2016 Seed Grants

Recipient:

  • Or’el Anbar (Undergraduate Student, Department of Anthropology)

Description:

  • A common criticism of sustainable development work in Sub Saharan African countries is that it is neocolonial. Indeed, the principles of sustainable development stem from Western ideas of progress, and it is unknown whether underlying cultural differences or tensions between communities and the international sustainable development sector may affect the outcomes of this outreach.
  • Funds will support the student’s field research from May 14, 2016 – June 27, 2016 as an intern for Community Concerns Uganda (CCUg). Similar to an NGO, CCUg is a legally registered community-based organization (CBO). The student will join three other Columbia University student interns to assist CCUg to execute projects focusing on group savings programs, sexual and reproductive health among adolescents and youths, health through water sanitation and hygiene, education for orphans and vulnerable children, and female empowerment through agriculture.
  • While executing these initiatives, the student will conduct ethnographic research and collect data that will further expand the analysis of the effectiveness of the sustainable development work in Uganda.

Recipients:

  • Jenny Boulboulle (Lecturer in Discipline; Department of History)
  • Andrew Goldman (Presidential Scholar in Society and Neuroscience)
  • Celia Durkin (Graduate Student; Department of Art History)

Description:

  • The interdepartmental Embodied Cognition Reading Group brings together scholars and practitioners from a variety of domains and disciplines to investigate how theories of embodied cognition can be refined through observations of practice, and how they can help us understand the nature of the relationship between body, mind, and world.
  • The group has the specific aim to bring together students, scholars, and professionals in the humanities, cognitive science, and performance arts; including historians, musicians, philosophers, biologists, neuroscientists, psychologists, and dancers.
  • Funding will be used for two principal expenditures: inviting speakers to join the group for discussions and formal dinners, and to bring the group to laboratories and workshops to facilitate (bodily) interaction with the materials and methods actually physically used to study this burgeoning field of research.

Recipient:

  • Rebecca Jordan-Young (Associate Professor and Chair; Department of Women’s, Gender, and Sexuality Studies; Barnard College)

Description:

  • In March 2016, Barnard College hosted the Fourth International Meeting of the Neurogenderings Network, an interdisciplinary group of scholars and scientists who conduct research at the intersection of critical gender/sexuality studies and neuroscience.
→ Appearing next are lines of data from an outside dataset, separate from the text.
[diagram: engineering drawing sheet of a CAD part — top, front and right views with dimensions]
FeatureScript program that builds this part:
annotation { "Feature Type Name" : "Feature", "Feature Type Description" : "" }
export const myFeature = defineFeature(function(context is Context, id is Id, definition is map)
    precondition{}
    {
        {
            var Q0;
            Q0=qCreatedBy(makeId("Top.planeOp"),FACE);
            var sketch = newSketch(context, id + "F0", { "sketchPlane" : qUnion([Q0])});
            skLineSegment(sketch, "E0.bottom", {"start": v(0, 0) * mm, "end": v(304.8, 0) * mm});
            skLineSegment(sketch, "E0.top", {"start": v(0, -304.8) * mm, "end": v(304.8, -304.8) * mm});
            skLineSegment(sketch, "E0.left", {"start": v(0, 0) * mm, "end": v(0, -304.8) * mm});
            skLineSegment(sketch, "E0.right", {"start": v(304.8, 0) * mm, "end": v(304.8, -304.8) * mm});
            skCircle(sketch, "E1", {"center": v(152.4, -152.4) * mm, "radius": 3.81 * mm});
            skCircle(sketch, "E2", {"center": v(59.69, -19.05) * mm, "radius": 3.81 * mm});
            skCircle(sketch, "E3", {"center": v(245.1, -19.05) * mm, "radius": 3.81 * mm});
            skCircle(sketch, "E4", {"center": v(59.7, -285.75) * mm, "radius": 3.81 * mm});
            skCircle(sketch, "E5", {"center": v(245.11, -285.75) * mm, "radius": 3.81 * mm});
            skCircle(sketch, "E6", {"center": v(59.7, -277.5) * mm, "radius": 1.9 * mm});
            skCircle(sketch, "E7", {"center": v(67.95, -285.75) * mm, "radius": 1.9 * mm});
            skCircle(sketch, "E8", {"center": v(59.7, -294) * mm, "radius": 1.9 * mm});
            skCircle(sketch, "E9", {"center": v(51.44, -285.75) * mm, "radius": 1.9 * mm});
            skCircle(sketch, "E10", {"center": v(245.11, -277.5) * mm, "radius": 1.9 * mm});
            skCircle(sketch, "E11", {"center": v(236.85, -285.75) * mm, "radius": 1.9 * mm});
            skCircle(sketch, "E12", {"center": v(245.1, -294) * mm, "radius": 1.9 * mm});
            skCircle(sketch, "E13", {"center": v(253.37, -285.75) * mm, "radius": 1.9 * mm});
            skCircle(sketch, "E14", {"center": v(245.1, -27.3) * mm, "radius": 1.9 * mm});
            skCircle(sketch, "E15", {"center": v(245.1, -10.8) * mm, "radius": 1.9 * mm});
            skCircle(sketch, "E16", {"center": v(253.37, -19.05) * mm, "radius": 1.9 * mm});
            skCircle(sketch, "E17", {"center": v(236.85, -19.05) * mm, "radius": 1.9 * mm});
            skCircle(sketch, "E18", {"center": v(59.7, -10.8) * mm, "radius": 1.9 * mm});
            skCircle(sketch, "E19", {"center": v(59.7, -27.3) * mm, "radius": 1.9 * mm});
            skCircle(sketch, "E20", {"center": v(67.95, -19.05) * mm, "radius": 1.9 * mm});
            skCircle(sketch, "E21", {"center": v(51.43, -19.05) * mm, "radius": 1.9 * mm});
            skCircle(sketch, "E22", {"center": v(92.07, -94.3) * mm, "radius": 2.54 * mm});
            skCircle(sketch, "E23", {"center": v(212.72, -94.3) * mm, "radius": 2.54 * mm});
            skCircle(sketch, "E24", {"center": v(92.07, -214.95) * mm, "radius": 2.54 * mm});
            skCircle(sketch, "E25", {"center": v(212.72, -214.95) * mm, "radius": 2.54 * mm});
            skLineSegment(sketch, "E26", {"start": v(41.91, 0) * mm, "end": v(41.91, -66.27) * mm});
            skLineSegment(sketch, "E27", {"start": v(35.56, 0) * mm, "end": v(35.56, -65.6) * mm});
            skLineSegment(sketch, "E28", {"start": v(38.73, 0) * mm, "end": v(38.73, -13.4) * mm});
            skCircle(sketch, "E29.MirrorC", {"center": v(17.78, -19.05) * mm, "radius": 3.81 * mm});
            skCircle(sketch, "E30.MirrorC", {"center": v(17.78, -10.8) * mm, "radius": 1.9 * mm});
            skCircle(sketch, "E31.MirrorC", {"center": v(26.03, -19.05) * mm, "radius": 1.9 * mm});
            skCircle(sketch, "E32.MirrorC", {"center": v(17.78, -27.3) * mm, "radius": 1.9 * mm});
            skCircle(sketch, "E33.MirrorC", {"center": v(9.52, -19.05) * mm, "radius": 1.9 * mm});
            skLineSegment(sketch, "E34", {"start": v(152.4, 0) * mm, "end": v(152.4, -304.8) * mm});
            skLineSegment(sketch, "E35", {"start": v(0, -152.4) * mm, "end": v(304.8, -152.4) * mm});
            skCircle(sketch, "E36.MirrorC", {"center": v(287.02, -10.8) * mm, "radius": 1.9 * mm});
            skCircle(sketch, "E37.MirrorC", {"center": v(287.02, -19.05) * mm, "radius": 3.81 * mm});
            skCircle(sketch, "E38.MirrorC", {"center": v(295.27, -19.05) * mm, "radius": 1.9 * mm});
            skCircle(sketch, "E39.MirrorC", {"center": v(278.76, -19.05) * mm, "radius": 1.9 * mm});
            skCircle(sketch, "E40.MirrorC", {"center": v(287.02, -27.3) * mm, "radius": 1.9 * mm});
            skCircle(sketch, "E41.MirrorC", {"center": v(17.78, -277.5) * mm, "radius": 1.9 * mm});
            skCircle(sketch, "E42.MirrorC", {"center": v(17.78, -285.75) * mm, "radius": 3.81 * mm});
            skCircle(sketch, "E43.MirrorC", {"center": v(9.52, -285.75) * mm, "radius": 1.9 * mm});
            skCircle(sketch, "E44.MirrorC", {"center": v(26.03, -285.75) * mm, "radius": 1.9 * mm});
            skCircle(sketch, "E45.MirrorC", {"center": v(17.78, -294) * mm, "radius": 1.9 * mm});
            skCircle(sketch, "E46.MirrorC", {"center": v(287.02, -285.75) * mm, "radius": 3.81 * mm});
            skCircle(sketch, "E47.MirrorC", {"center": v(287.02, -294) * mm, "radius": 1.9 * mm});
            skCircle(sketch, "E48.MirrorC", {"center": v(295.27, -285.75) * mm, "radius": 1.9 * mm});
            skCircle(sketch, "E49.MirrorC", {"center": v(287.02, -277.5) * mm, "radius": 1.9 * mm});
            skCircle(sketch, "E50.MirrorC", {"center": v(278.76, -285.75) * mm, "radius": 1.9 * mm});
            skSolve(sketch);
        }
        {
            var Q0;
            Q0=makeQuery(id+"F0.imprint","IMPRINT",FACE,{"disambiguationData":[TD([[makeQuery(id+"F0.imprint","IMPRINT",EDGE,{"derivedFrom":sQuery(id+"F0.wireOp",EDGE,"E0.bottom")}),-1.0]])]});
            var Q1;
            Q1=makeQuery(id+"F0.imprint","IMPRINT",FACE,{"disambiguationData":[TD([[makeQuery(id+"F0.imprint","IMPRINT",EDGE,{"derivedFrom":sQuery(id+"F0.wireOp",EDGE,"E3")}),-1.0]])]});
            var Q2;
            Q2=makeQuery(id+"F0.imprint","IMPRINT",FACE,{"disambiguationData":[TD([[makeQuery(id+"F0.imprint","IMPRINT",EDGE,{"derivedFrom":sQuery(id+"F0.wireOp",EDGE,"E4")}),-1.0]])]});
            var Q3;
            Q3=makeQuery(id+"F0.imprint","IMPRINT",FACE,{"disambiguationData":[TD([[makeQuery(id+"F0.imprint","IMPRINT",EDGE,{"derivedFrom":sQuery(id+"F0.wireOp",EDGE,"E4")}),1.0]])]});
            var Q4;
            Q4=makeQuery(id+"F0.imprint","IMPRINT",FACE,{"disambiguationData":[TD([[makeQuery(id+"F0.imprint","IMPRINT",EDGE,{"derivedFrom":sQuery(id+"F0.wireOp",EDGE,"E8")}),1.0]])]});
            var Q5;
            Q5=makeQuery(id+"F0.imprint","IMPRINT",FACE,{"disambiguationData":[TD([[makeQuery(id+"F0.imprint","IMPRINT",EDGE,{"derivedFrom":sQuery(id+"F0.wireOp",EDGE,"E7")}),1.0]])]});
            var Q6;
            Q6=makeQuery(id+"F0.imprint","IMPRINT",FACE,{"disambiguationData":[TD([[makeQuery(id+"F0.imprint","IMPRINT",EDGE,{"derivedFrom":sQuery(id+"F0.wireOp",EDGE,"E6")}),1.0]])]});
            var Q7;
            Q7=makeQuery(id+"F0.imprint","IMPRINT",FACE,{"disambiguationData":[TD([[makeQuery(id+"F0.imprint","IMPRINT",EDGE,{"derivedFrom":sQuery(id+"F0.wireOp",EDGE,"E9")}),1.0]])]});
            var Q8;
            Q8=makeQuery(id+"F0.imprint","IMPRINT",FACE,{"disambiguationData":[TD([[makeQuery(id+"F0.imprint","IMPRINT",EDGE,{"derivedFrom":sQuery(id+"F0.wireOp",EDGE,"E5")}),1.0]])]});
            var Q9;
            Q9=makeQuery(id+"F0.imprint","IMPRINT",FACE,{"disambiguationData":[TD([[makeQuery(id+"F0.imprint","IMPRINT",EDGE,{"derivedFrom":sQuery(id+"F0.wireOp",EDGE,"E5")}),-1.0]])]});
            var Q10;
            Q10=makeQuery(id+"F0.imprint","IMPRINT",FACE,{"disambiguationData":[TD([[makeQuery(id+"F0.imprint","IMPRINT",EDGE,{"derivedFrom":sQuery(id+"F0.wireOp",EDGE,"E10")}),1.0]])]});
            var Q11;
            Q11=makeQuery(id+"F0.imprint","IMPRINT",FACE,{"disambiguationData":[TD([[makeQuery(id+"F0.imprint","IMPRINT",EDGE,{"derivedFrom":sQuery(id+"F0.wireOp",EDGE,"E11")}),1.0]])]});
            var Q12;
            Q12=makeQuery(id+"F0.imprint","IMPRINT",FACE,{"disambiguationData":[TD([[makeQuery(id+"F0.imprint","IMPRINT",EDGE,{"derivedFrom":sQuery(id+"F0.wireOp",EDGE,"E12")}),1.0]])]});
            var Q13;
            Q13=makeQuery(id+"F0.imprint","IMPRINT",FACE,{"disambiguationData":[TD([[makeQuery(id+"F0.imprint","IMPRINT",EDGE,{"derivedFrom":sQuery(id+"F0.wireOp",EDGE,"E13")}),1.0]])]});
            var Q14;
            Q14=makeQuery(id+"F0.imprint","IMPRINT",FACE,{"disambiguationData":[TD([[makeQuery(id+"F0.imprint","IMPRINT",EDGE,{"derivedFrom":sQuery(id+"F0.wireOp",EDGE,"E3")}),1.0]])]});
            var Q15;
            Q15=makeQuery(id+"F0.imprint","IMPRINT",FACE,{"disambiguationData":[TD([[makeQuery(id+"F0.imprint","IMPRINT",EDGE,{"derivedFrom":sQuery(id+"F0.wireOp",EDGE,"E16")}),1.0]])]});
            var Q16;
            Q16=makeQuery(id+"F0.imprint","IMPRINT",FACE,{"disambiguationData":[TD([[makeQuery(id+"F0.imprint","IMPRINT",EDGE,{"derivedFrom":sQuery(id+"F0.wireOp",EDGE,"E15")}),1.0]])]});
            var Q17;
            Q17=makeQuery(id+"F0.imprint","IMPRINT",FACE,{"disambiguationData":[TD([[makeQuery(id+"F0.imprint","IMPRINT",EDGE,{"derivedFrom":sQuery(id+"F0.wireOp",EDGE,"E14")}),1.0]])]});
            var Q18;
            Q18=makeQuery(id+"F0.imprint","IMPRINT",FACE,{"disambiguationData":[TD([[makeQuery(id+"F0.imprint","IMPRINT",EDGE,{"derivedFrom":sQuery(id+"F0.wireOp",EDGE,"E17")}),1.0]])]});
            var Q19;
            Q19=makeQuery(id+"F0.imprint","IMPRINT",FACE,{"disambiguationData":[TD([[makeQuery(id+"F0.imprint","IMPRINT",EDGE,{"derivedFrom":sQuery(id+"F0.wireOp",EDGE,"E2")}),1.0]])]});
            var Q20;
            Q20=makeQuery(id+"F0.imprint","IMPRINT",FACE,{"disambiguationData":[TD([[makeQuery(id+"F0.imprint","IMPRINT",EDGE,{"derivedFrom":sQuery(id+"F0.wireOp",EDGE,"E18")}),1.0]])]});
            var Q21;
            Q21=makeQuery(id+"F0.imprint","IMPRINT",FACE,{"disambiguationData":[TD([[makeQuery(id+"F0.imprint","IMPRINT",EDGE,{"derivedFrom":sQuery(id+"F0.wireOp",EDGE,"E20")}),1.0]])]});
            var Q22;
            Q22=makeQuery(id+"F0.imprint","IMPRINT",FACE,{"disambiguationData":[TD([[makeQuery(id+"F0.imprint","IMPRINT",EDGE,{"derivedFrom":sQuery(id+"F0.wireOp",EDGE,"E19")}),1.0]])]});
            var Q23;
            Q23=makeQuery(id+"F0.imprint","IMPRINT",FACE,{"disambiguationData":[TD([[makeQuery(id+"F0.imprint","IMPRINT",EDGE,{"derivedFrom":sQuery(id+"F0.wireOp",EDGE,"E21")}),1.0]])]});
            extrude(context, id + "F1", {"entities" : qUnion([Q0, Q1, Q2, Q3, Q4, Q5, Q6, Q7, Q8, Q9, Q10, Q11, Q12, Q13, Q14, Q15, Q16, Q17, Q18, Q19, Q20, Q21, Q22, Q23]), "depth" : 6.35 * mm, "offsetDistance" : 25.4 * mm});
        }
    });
In the four meetings of this group since it first convened in Uppsala, Sweden in Spring 2010, fewer than 5% of participants have hailed from outside the U.S. or Europe, and only one has come from the global South; further, fewer than 20% of participants have been people of color.
  • Funding was used to hire a graduate research assistant who can support a focused and systematic effort to diversify the Neurogenderings Network, including identifying potential funding sources to enable collaborations and, crucially, travel for Network members from the Global South to attend these bi-annual meetings.
  • Additionally, funds were used to defray the costs of supporting an attendee of the 2016 meeting from the global South, and a small portion of the seed grant were used to support a monthly reading group on “Feminist Science and Technology Studies.”

Recipient:

  • Anupama Rao (Associate Professor; Department of History; Barnard College)

Description:

  • This initiative focuses on those regions of the global South where accelerated processes of urbanization are transforming ideas of the city and received paradigms of social change, while straining environment and natural resources.
  • The emphasis is on exploring a transformative moment of “citymaking” across the global South in areas that are research-rich, resource-poor, and “data-dark,” and which offer new models for collaborative research, and theory generation.
  • Funding will support a workshop on the global histories and materialities of cement/concrete, and its ubiquity in producing the modern urban landscape.

Recipient:

Description

  • In marine and coastal environmental research, there has been growing emphasis on the inclusion of human dimensions, in particular, human well-being. This project contributed to methods in developing holistic baseline socioeconomic characteristics of communities in the southeastern United States.
  • Funding supported the participation and mentorship of undergraduates at Columbia or Barnard in hands-on, policy-oriented research. The undergraduate researchers produced maps and databases to investigate community vulnerability and risk influences along the southeastern coasts.
  • The project provided hands-on training for undergraduates in GIS, quantitative and qualitative research at the intersection of natural and social sciences. The funds enabled travel to the National Oceanic and Atmospheric Administration Fisheries Science Center to present this work with the Social Science Research Group.